Han pedido varias veces mi cabeza. Son así de demócratas. No soportan la crítica. Lo que es peor no tienen ninguna autocrítica. Son como los herederos de Zapatero, que deja un país en ruina y ni por asomo le remuerde la conciencia. Pues con el progresismo eclesial sucede lo mismo, se juntan cuatro amigos de parranda y crean una asociación, luego se dan jabón mutuamente y acuden a los medios del laicismo más casposo. Y allí se crecen y piensan que son legión. En realidad constituyen lo peor de la Iglesia, la oposición más funesta a la jerarquía, siempre como pose, con escaso juicio. Toda la culpa de una sociedad secularizada la tiene la Iglesia Católica, que no se adapta a la modernidad. Ellos siempre están en la oposición, el papel más cómodo que hay porque resulta que ahí es muy fácil quedar bien hacia la galería.
Me consta que hay buenas personas entre ellos, como hay buenas personas entre los socialistas. Aunque hayan hecho méritos para que les den un puntapié en el trasero. Pero no encuentro entre sus filas gente que hable con naturalidad de la Virgen María, ahora que entramos en el mes de mayo. No hay sacerdotes que hablen del pecado y de la gracia. Porque todo el tiempo están preocupados con la justicia social, pero olvidan que lo primero para cambiar el mundo es conseguir cambiar por dentro. Por eso siguen erre que erre exigiendo trasformaciones que no pueden poner en marcha. Primero porque no son un partido político con poder para acometer reformas, segundo porque tampoco saben arrastrar a la conversión a los pecadores, porque la mayoría de ellos ni cree ni predica nada que tenga que ver con el pecado.
Y así entramos en la dinámica de los libros que les dan autobombo por parte de editoriales creadas por los amigos; de los artículos publicados en los medios afines, de los manifiestos puntuales contra la recaudación de la renta con una cruz a favor de la Iglesia católica.
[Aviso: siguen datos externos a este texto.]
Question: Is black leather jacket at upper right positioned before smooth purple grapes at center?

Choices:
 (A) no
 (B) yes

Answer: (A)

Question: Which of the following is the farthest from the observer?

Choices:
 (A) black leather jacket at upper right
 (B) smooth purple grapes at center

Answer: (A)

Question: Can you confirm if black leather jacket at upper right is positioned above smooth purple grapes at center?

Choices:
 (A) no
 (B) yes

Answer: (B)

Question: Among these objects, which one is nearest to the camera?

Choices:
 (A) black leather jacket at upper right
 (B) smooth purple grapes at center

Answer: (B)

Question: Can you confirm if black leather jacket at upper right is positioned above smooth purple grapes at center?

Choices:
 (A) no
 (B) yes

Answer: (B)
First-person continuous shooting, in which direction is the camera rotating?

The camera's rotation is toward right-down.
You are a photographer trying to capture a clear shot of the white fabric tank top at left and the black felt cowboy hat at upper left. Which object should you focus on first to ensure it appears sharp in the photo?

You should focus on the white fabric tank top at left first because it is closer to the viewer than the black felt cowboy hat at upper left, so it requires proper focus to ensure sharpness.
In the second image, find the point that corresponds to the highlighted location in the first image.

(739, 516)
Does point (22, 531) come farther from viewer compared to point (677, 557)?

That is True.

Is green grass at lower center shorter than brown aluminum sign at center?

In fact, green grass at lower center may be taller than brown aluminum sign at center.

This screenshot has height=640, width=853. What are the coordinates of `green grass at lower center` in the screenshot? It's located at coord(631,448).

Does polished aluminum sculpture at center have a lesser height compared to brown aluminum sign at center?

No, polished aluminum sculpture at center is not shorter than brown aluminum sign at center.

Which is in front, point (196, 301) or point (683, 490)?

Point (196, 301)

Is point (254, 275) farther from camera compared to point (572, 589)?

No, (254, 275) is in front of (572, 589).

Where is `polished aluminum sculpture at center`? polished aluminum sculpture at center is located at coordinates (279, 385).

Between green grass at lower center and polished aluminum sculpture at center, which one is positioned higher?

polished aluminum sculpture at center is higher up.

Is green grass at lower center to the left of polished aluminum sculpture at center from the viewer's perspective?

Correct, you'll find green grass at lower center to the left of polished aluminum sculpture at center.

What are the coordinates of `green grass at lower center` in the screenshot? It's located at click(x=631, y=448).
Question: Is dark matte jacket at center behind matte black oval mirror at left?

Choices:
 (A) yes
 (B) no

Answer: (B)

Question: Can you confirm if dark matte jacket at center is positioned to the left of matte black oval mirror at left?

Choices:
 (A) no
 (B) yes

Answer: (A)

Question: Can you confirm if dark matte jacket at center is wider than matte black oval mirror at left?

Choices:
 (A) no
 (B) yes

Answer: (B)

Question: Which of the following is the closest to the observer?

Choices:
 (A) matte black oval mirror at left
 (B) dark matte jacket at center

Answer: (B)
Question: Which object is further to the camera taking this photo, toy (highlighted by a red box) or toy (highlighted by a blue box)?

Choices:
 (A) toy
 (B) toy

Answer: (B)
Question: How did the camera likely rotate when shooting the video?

De los manifiestos conjuntos a partidos laicistas que piden el IBI a la Iglesia y olvidan el IBI de otras asociaciones en igualdad de condición, pero con mucha menos labor social que la Iglesia católica. Y luego está el victimismo, esa manía de sentirse perseguidos por no poder decir y hacer lo que les da la gana. Como si tuvieran el monopolio de la fe entre sus manos dedicadas una y otra vez a predicar en contra del Magisterio de la Iglesia.
Vuelvo a decir que creo en la buena fe de las personas, pero no de todas las personas. De algunas dudo mucho. Porque viven de la pose. De estar ahí en frontera, como si fueran la avanzadilla de algo grande. Que a la definitiva es puro humo. Me gusta mucho más encontrarme sacerdotes que hablen del Dios amor que nos pide cambiar y alejarnos del pecado. Y me parece elemental que la labor fundamental del sacerdote no sea exclusivamente asistencial, sino sacramental. Si no tenemos quien predique el evangelio y la conversión a los valores del Reino, terminaremos como ellos, pidiendo que cambien los valores del Reino y se adapten a los del mundo.
Y la realidad es que estamos en unas fechas donde se evoca a María, corredentora de la humanidad, que allí donde ha manifestado su presencia lo ha hecho para pedir la conversión de los pecadores. Es imposible seguir su rastro sin encontrarnos una y otra vez con este mensaje. Porque es evidente que el pecado produce dolor y sufrimiento en el mundo. Y cuando el ser humano es atacado por el pecado, nada mejor que llevarlo hacia la gracia del perdón y del arrepentimiento. Algo que todos necesitamos. Algo que los progresistas eclesiales tienen suprimido de su vocabulario que hace complicadas elucubraciones mentales para reconocer las cuatro verdades del Credo. Olvidando siempre que la fe no se trata de algo que lleven entre mano en exclusiva los sabios y entendidos. A esos el Señor les dejó en bastante mal lugar.
Ahora les da por lanzar una Asamblea Universal del Pueblo Cristiano, copiando como en un molde las Asambleas populares de los años 70. Siguen perdidos en el túnel del tiempo. Para ellos no ha caído el muro de Berlín, ni se ha desplomado el estado de bienestar. Dicen que no son súbditos, sino personas. Con esa pose de enfant terrible convocan a los idealistas desnortados. Pero no salvan almas ni convierten corazones. Son el peón útil que sale del tablero bajo el paraguas de los intereses de aquellos otros que manejan los hilos. Alguien tendrá que recordarles que los católicos son súbitos de Cristo e hijos de la Iglesia. Lo digo por los despistados de siempre.